_WHAT NEEDS TO BE DONE_
Filter the records below and copy every line that contains the word "беше".

☆ ☆ ☆ ☆

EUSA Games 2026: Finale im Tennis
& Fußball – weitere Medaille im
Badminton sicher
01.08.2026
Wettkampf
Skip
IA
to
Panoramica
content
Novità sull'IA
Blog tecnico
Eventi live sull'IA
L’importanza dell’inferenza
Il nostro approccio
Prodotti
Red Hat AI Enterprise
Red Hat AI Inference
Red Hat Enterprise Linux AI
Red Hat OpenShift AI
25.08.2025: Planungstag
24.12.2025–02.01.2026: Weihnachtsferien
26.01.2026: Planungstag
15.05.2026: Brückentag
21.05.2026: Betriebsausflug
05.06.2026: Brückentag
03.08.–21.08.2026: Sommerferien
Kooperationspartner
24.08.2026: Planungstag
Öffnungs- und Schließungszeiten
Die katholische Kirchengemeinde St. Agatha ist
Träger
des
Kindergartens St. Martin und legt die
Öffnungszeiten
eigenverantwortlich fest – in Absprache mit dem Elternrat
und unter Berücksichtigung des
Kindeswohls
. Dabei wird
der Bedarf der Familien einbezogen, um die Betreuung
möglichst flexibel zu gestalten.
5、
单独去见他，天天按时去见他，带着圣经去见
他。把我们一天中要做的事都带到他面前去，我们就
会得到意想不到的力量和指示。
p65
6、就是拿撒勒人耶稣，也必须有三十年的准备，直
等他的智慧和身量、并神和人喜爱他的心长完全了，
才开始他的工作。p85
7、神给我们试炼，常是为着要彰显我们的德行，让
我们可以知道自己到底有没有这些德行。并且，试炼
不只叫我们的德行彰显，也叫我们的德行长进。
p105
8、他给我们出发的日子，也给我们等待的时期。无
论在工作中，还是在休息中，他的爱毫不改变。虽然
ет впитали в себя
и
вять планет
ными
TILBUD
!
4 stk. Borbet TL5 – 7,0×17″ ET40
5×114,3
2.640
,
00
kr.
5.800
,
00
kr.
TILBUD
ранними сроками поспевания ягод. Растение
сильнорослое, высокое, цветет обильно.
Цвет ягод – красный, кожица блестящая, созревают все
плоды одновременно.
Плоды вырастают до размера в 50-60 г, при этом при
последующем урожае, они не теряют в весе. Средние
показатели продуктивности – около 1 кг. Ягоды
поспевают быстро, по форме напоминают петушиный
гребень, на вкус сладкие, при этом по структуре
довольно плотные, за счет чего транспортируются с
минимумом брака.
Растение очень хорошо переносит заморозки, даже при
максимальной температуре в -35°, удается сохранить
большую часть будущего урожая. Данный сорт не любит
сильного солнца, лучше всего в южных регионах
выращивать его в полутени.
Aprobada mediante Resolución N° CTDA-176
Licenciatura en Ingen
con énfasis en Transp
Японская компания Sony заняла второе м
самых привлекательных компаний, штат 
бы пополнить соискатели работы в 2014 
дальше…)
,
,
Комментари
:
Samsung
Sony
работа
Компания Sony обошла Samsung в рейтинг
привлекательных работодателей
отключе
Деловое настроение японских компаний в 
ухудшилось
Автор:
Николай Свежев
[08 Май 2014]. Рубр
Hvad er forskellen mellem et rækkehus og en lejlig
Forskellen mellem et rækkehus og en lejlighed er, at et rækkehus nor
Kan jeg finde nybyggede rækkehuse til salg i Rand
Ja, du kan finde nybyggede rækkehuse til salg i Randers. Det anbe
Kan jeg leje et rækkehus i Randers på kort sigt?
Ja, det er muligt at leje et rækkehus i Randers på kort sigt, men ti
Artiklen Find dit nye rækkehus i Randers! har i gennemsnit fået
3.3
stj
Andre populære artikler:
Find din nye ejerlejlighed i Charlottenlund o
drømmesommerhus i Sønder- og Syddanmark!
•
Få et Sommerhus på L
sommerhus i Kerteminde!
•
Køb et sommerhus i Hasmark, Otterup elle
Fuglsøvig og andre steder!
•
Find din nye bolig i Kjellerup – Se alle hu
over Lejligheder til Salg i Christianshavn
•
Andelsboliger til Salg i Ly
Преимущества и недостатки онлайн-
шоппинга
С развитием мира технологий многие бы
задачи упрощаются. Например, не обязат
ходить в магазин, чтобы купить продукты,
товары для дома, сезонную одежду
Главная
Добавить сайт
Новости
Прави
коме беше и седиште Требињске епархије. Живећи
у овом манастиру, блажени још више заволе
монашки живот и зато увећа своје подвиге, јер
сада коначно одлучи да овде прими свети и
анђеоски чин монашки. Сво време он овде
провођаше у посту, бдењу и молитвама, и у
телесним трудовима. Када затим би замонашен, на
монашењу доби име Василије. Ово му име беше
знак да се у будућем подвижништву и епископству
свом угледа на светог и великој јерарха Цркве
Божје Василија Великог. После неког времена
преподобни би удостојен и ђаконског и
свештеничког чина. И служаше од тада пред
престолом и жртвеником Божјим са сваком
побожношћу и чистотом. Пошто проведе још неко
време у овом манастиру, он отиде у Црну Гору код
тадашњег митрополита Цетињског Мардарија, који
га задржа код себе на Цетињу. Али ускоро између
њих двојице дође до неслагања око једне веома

☆ ☆ ☆ ☆

_RESULT BELOW_
коме беше и седиште Требињске епархије. Живећи
монашењу доби име Василије. Ово му име беше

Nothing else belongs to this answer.